**SET TASK:** Reproduce the lines of the records below verbatim, starting at the line that contains "scientific name: Baccharis conferta" and ending with the final line of the records.

**RECORDS SUPPLIED:**
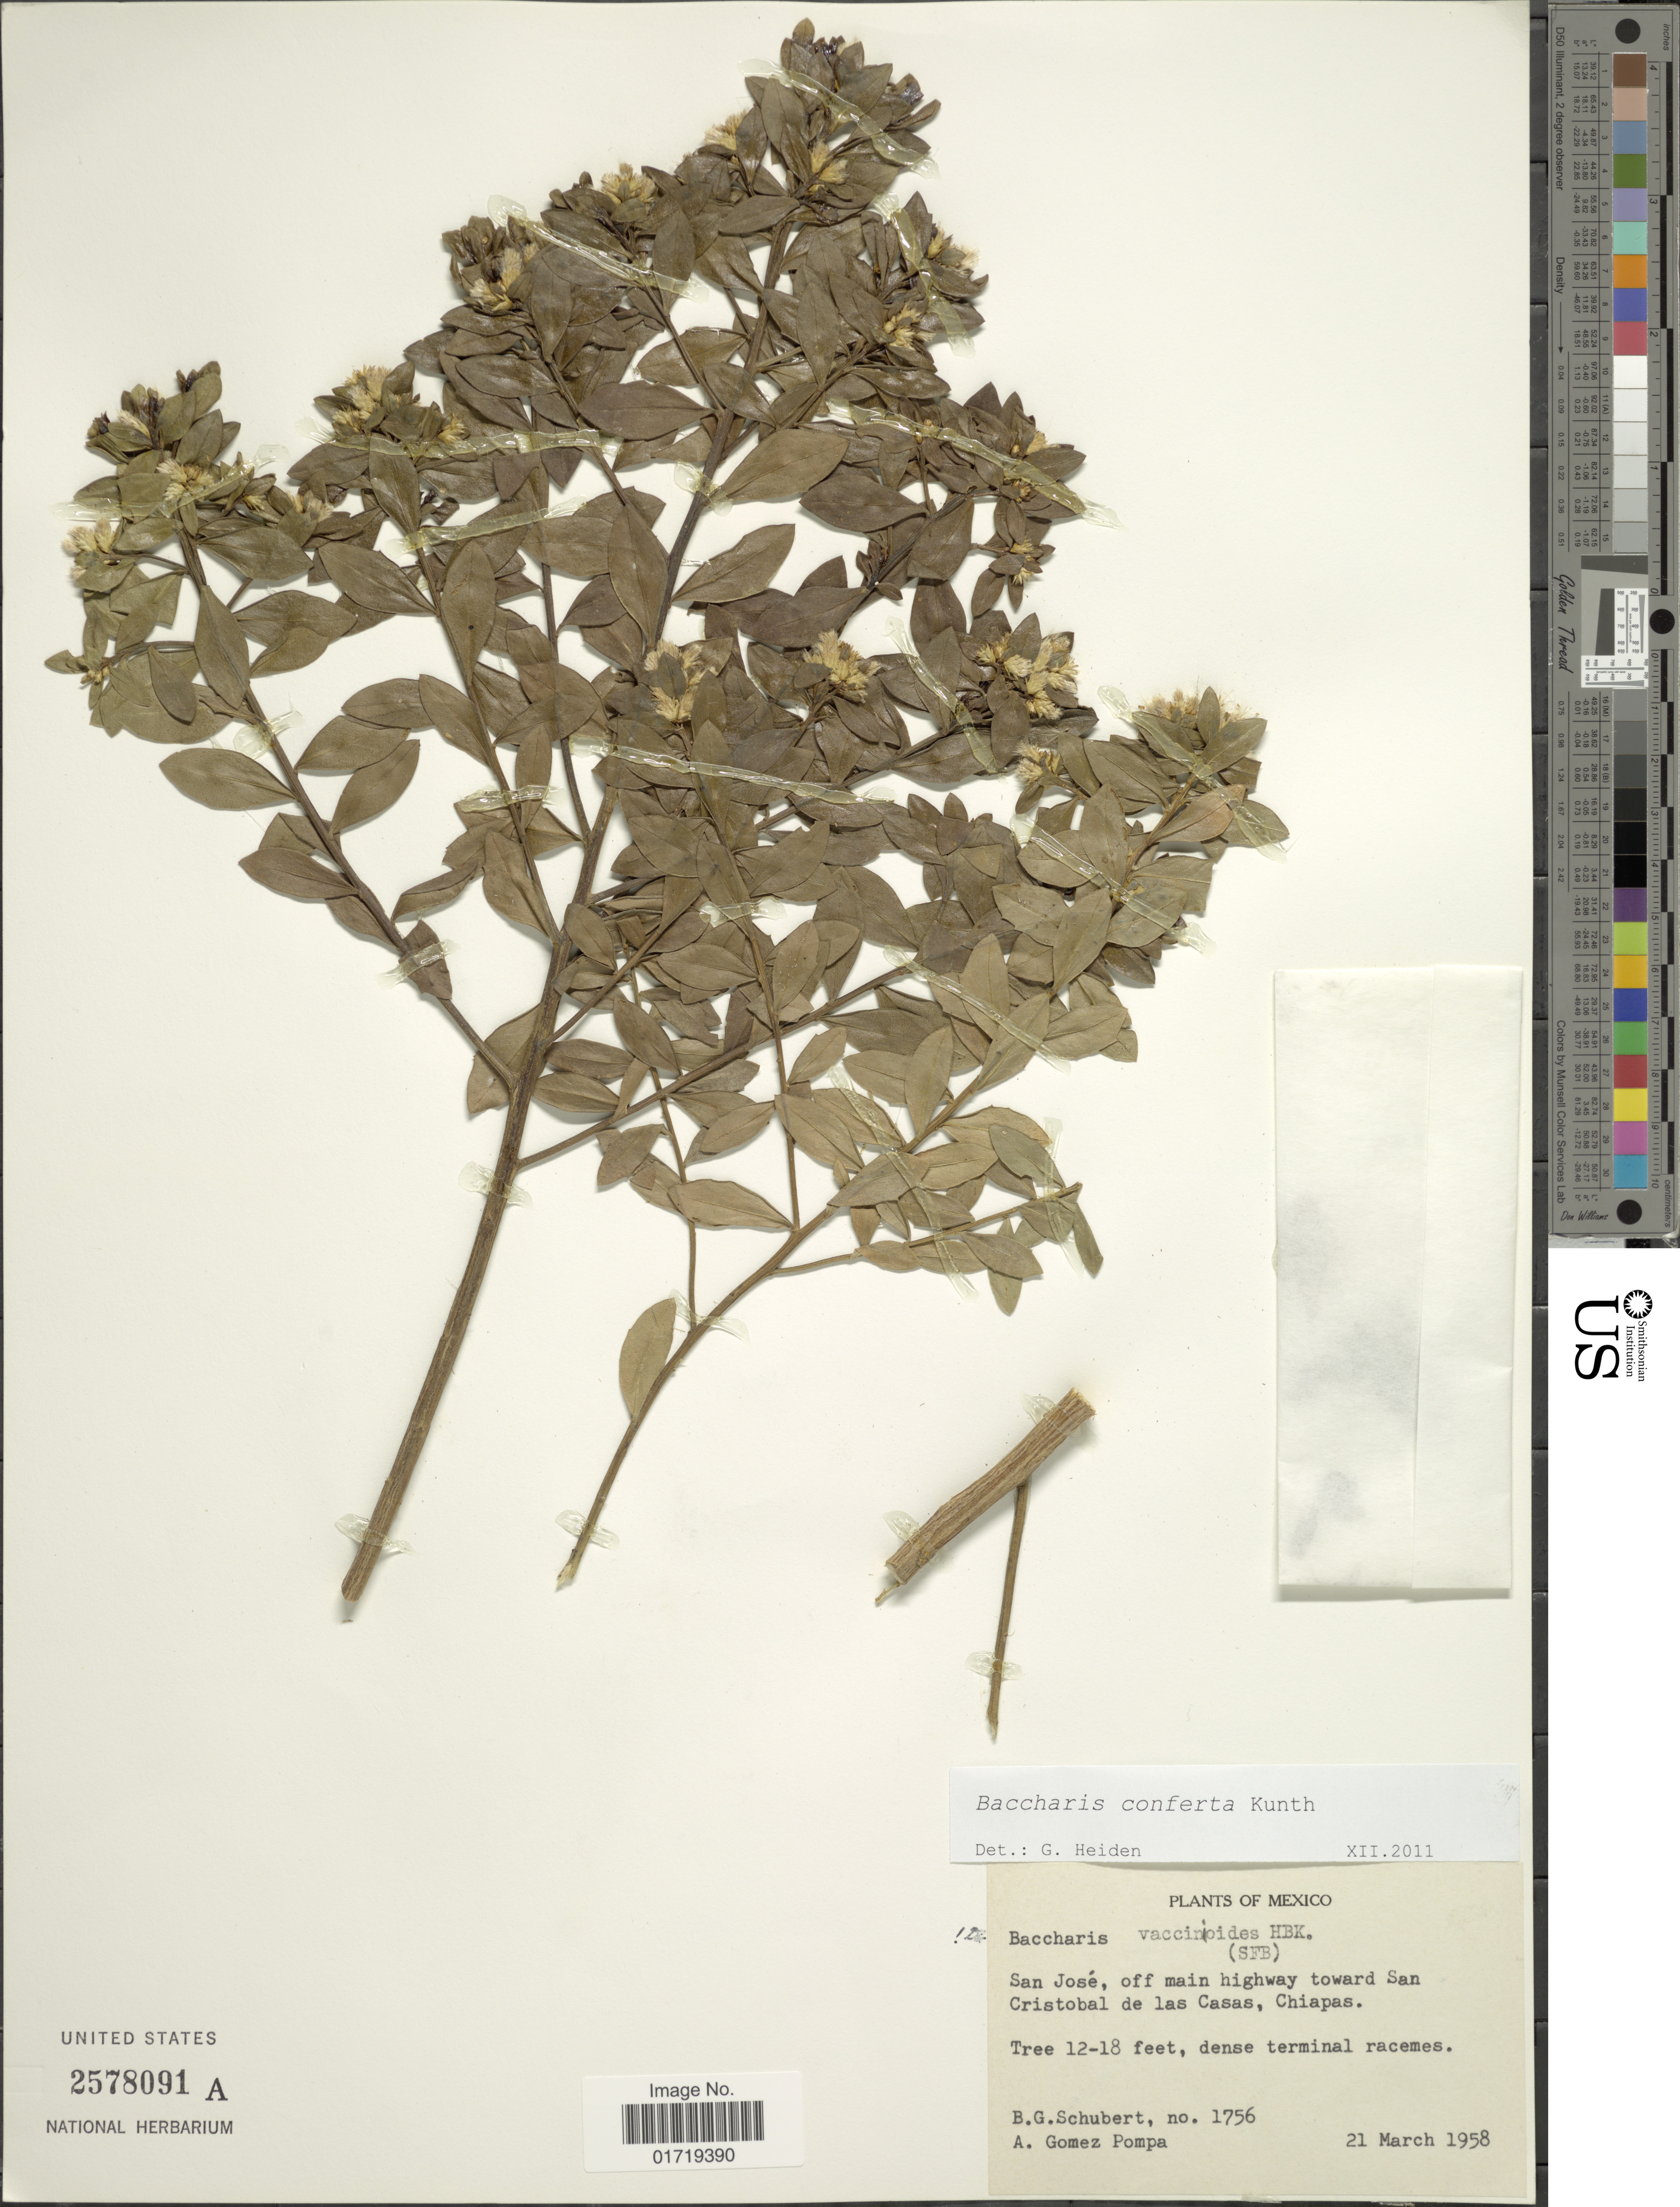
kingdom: Plantae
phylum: Tracheophyta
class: Magnoliopsida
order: Asterales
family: Asteraceae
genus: Baccharis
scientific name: Baccharis conferta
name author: Kunth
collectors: B. Schubert & A. Gómez Pompa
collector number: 1756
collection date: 1958-03-21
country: Mexico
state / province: Chiapas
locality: San Jose, off main highway toward San Cristobal de las Casas, Chiapas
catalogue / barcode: US 2578091A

**REPLY:**
scientific name: Baccharis conferta
name author: Kunth
collectors: B. Schubert & A. Gómez Pompa
collector number: 1756
collection date: 1958-03-21
country: Mexico
state / province: Chiapas
locality: San Jose, off main highway toward San Cristobal de las Casas, Chiapas
catalogue / barcode: US 2578091A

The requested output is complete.